Le maschere africane. Di nuovo il rientro a Treviso. La sua importante collezione di maschere e oggetti, messa insieme negli anni di permanenza in Africa, è di recente stata acquisita dal museo di Montebelluna. La sua impronta sugli studenti di francese del liceo scientifico – tra questi anche un giovane Marco Paolini – è profonda, indelebile. Forte anche il suo imnpegno culturale nell’Alliance Française.
La sua è una figura di rottura. La zazzera di capelli sale e pepe portati cortissimi, il vezzo di indossare sempre pantaloni calzando scarpe raso terra, al collo pendagli etnici. Il piglio autoritario unito allo sguardo profondo, però, di chi sapeva vedere oltre la superficie delle cose.
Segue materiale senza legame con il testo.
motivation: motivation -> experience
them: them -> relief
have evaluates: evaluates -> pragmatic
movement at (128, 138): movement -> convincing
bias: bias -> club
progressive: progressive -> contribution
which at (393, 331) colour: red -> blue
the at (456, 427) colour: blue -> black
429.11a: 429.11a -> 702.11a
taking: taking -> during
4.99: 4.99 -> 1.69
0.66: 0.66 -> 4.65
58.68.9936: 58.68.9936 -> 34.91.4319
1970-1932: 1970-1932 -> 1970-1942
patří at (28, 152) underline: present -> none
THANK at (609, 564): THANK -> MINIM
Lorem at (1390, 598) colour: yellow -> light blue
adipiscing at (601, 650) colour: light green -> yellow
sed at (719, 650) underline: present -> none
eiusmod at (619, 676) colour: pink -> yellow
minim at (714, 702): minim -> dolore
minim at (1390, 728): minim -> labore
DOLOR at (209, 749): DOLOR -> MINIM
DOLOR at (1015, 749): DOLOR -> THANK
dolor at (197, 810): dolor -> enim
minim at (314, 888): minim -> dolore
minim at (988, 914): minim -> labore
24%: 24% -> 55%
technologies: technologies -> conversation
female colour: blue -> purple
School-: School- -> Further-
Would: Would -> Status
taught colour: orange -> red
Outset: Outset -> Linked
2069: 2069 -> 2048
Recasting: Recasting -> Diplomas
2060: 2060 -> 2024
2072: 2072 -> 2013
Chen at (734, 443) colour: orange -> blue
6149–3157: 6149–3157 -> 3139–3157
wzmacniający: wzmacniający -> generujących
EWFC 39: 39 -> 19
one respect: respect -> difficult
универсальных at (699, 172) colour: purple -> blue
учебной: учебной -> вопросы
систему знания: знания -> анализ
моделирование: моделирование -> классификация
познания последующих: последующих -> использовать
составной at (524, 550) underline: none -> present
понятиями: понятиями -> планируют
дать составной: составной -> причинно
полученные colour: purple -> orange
L’impegno. “La Rocca” si faceva vanto della propria laicità: ne farà un impegno civile con l’associazione La Ginestra negli anni della battaglia per ottenere una sala del commiato a Treviso. Suoi, per finire, alcuni volumetti di grammatica francese molto apprezzati dagli studenti, pubblicati, però, solo a pensionamento già avvenuto.
Il commiato. Carla Rocca è morta alla Casa dei Gelsi il 30 ottobre 2013, non molto distante da quella villa colonica che condivideva, in solitudine, con una schiera di gatti e dove parcheggiava la sua decapottabile sportiva di un verde chiarissimo che non passava certo inosservata.
Stava scrivendo un libro su Venanzio Fortunato che, suo cruccio, non è riuscita a portare a termine.
Le ceneri sono state disperse in mare, ma è bello immaginare che almeno una parte di lei abbia preso il volo per l’Africa, anche quella era casa, forse la più amata.